■ TASK TO COMPLETE ■
In the listing that follows, the lines starting at the one containing "1,19,40,813 /- |" and ending at the one containing "09.04.2022/ 9:00 Hrs |" are to be returned exactly, both boundary lines included, and no others.

■ DATA FOR THIS TASK ■
◇ ◇ ◇ ◇ ◇
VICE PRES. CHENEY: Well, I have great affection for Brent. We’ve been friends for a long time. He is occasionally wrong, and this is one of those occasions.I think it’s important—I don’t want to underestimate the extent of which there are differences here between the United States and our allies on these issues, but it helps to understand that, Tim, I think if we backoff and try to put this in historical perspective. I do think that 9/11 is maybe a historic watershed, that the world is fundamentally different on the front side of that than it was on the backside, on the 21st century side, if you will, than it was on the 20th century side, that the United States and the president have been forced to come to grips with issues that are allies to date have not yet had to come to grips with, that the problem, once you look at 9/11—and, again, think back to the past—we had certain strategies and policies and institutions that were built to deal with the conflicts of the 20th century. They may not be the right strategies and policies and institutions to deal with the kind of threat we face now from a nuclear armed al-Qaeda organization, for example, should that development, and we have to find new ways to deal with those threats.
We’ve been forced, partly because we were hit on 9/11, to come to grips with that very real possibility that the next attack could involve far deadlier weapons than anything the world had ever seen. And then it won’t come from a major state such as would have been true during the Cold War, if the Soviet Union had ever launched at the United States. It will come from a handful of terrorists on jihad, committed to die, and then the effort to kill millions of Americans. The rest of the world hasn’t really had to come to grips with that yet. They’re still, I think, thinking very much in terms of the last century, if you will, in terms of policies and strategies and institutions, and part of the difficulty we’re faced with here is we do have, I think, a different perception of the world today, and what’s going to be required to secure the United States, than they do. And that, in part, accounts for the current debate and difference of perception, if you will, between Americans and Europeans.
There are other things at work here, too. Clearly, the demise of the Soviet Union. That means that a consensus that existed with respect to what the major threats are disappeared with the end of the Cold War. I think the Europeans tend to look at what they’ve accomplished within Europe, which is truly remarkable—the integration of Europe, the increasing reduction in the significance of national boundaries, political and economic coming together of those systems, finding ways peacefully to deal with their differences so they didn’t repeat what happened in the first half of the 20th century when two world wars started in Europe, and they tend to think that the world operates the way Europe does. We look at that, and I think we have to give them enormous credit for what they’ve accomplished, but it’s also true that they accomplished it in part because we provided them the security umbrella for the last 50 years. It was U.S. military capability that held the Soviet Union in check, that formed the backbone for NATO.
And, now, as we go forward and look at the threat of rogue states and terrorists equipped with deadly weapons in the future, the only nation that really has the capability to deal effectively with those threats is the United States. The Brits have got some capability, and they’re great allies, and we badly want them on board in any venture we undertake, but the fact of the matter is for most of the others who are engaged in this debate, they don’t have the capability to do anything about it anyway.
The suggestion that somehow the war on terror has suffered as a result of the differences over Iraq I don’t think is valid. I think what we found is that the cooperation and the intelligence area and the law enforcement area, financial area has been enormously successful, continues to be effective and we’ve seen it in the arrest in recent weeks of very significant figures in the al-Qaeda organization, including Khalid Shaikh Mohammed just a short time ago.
◇ ◇ ◇ ◇ ◇
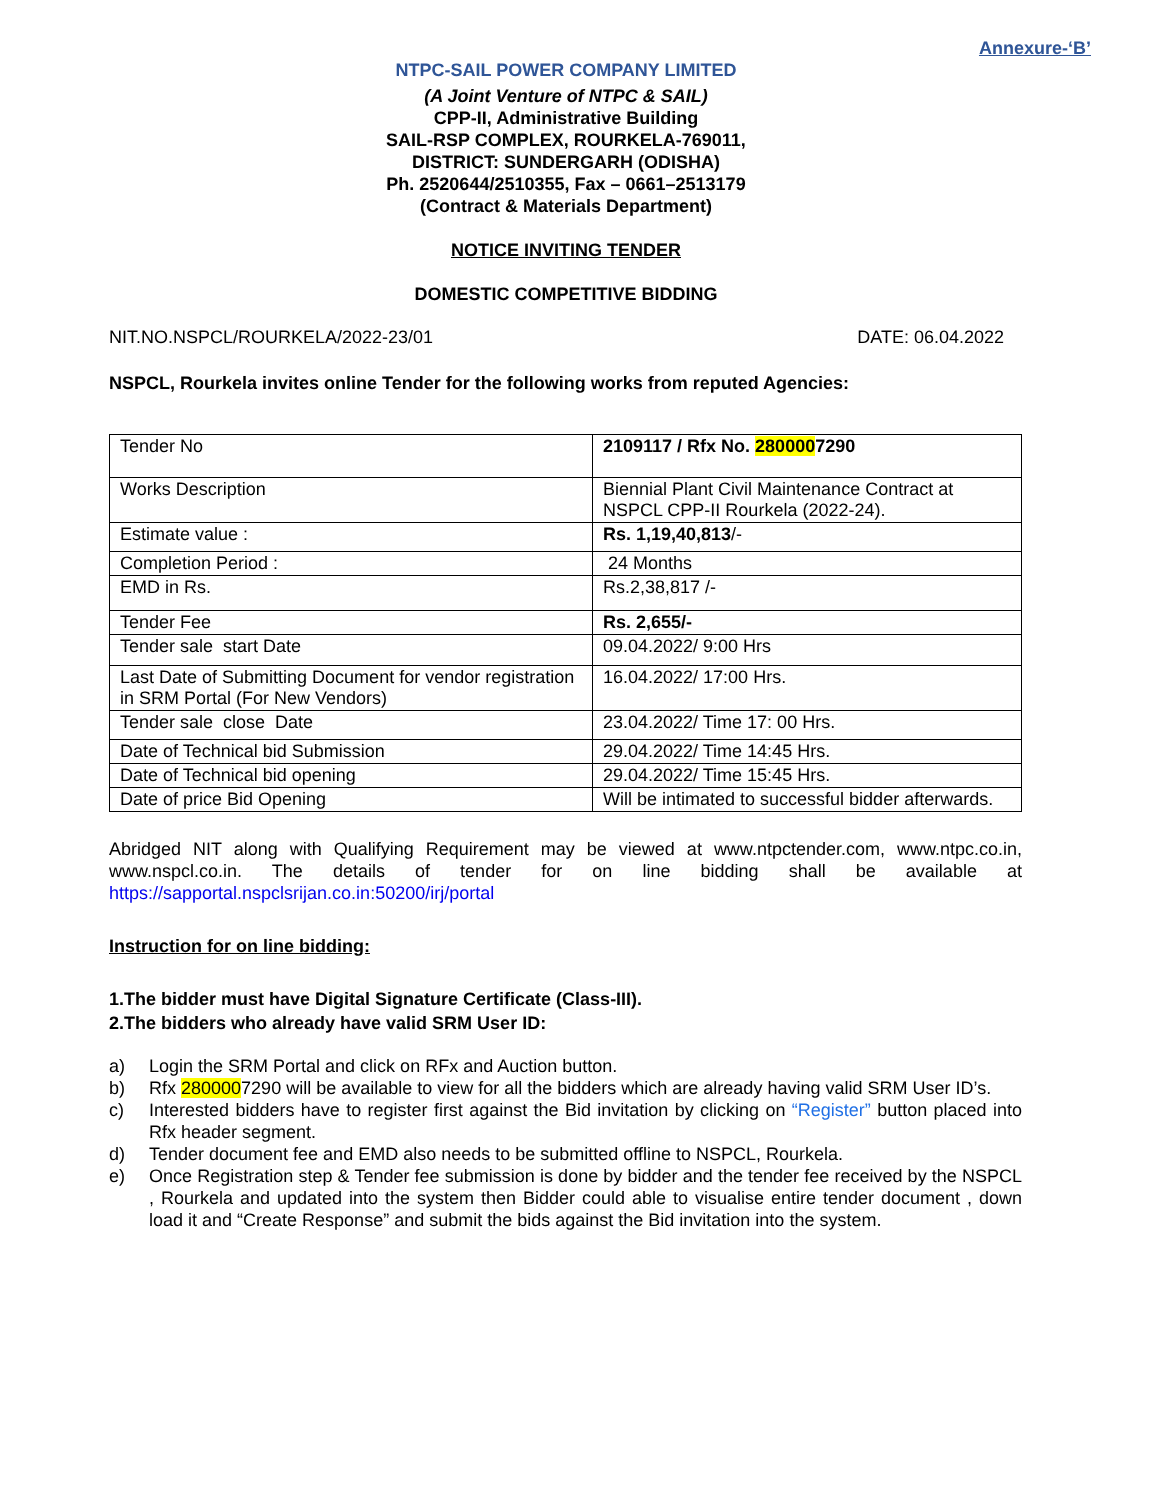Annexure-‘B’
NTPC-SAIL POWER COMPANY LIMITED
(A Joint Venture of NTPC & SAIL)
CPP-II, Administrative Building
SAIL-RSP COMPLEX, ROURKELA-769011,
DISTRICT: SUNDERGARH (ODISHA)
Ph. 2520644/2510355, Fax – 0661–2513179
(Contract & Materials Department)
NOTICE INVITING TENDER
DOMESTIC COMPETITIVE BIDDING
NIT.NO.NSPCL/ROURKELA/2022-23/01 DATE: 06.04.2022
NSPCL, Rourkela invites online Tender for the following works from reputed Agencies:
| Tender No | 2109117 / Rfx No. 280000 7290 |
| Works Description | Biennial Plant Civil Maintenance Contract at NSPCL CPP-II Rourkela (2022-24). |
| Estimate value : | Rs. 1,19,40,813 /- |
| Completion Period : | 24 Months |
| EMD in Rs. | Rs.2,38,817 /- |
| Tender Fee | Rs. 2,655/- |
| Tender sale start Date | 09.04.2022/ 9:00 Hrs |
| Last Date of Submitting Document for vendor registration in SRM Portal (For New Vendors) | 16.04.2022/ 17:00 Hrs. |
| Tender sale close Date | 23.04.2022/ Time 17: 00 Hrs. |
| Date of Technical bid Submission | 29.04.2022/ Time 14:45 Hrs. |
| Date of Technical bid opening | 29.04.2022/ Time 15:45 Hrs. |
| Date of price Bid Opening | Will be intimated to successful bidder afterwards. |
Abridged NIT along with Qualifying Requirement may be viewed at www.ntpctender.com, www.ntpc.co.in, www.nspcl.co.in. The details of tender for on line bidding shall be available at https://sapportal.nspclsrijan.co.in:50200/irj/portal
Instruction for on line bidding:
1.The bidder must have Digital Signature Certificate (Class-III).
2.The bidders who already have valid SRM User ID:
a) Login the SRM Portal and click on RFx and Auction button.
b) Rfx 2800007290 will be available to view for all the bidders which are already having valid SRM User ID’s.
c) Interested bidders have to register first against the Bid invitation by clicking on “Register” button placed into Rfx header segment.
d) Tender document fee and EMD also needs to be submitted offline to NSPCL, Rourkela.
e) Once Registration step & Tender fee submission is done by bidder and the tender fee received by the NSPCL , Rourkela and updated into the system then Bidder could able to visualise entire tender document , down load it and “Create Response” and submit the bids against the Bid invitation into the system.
◇ ◇ ◇ ◇ ◇
■ EXERCISE RESULT ■
| Estimate value : | Rs. 1,19,40,813 /- |
| Completion Period : | 24 Months |
| EMD in Rs. | Rs.2,38,817 /- |
| Tender Fee | Rs. 2,655/- |
| Tender sale start Date | 09.04.2022/ 9:00 Hrs |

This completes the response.